# [To do]
A faithful copy of the entries, without any pictures, is what is needed here.

=== Data supplied ===

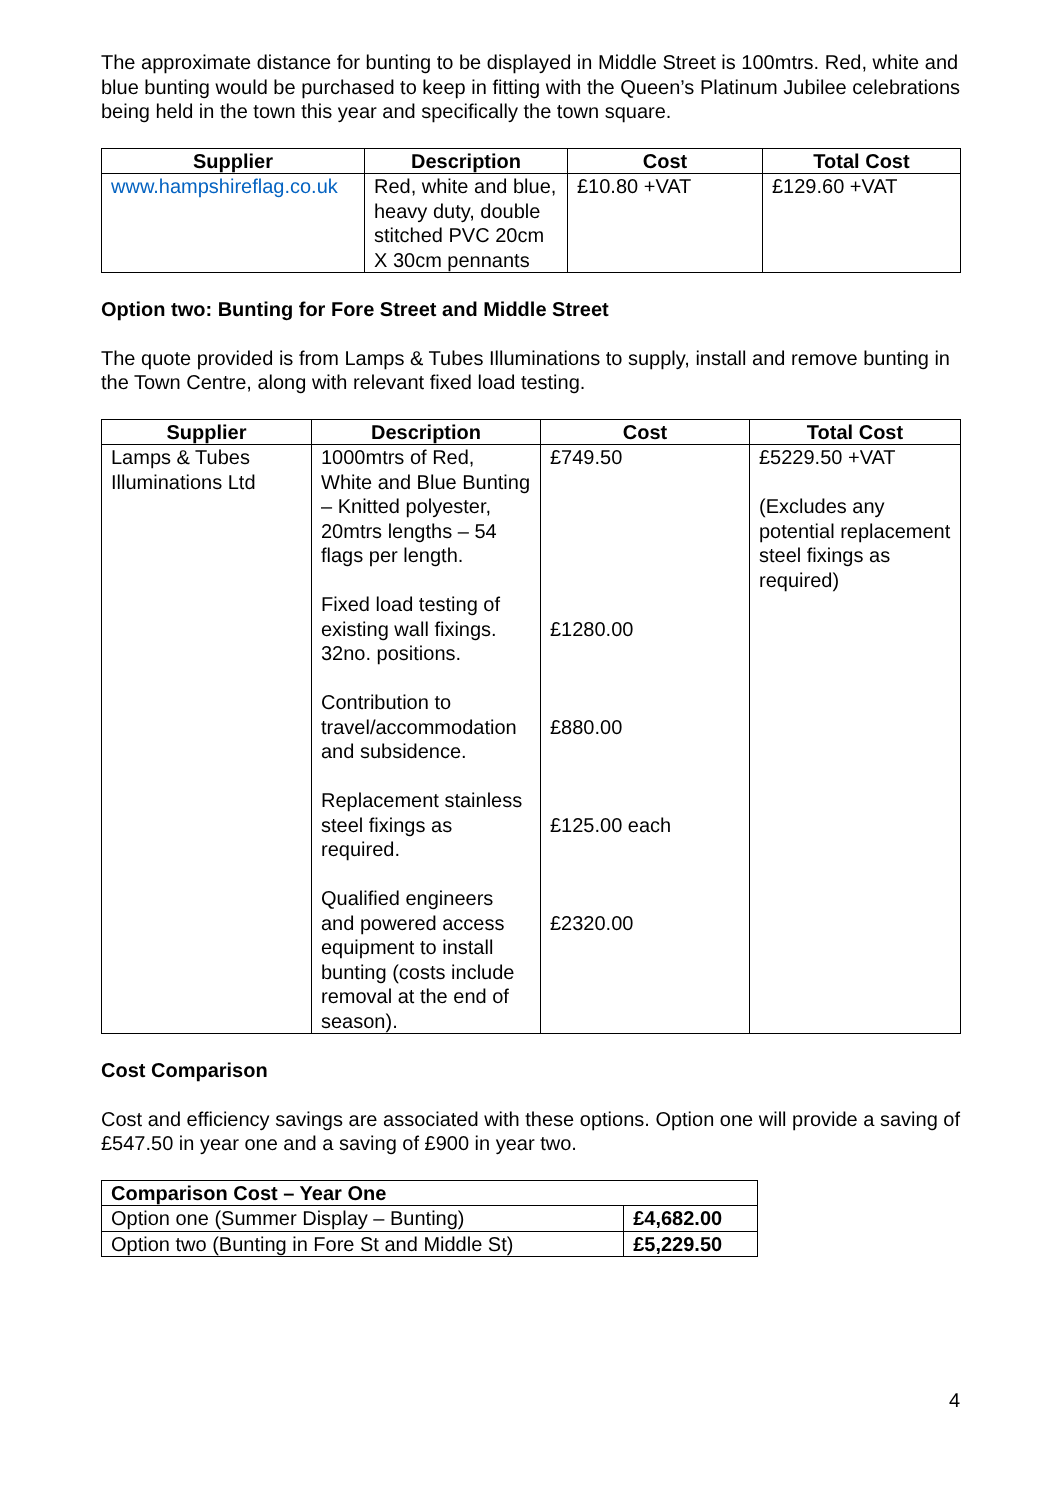The approximate distance for bunting to be displayed in Middle Street is 100mtrs. Red, white and blue bunting would be purchased to keep in fitting with the Queen’s Platinum Jubilee celebrations being held in the town this year and specifically the town square.
| Supplier | Description | Cost | Total Cost |
| --- | --- | --- | --- |
| www.hampshireflag.co.uk | Red, white and blue, heavy duty, double stitched PVC 20cm X 30cm pennants | £10.80 +VAT | £129.60 +VAT |
Option two: Bunting for Fore Street and Middle Street
The quote provided is from Lamps & Tubes Illuminations to supply, install and remove bunting in the Town Centre, along with relevant fixed load testing.
| Supplier | Description | Cost | Total Cost |
| --- | --- | --- | --- |
| Lamps & Tubes Illuminations Ltd | 1000mtrs of Red, White and Blue Bunting – Knitted polyester, 20mtrs lengths – 54 flags per length. Fixed load testing of existing wall fixings. 32no. positions. Contribution to travel/accommodation and subsidence. Replacement stainless steel fixings as required. Qualified engineers and powered access equipment to install bunting (costs include removal at the end of season). | £749.50 £1280.00 £880.00 £125.00 each £2320.00 | £5229.50 +VAT (Excludes any potential replacement steel fixings as required) |
Cost Comparison
Cost and efficiency savings are associated with these options. Option one will provide a saving of £547.50 in year one and a saving of £900 in year two.
| Comparison Cost – Year One | |
| --- | --- |
| Option one (Summer Display – Bunting) | £4,682.00 |
| Option two (Bunting in Fore St and Middle St) | £5,229.50 |
4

===

# [Written response]
The approximate distance for bunting to be displayed in Middle Street is 100mtrs. Red, white and blue bunting would be purchased to keep in fitting with the Queen’s Platinum Jubilee celebrations being held in the town this year and specifically the town square.
| Supplier | Description | Cost | Total Cost |
| --- | --- | --- | --- |
| www.hampshireflag.co.uk | Red, white and blue, heavy duty, double stitched PVC 20cm X 30cm pennants | £10.80 +VAT | £129.60 +VAT |
Option two: Bunting for Fore Street and Middle Street
The quote provided is from Lamps & Tubes Illuminations to supply, install and remove bunting in the Town Centre, along with relevant fixed load testing.
| Supplier | Description | Cost | Total Cost |
| --- | --- | --- | --- |
| Lamps & Tubes Illuminations Ltd | 1000mtrs of Red, White and Blue Bunting – Knitted polyester, 20mtrs lengths – 54 flags per length. Fixed load testing of existing wall fixings. 32no. positions. Contribution to travel/accommodation and subsidence. Replacement stainless steel fixings as required. Qualified engineers and powered access equipment to install bunting (costs include removal at the end of season). | £749.50 £1280.00 £880.00 £125.00 each £2320.00 | £5229.50 +VAT (Excludes any potential replacement steel fixings as required) |
Cost Comparison
Cost and efficiency savings are associated with these options. Option one will provide a saving of £547.50 in year one and a saving of £900 in year two.
| Comparison Cost – Year One | |
| --- | --- |
| Option one (Summer Display – Bunting) | £4,682.00 |
| Option two (Bunting in Fore St and Middle St) | £5,229.50 |
4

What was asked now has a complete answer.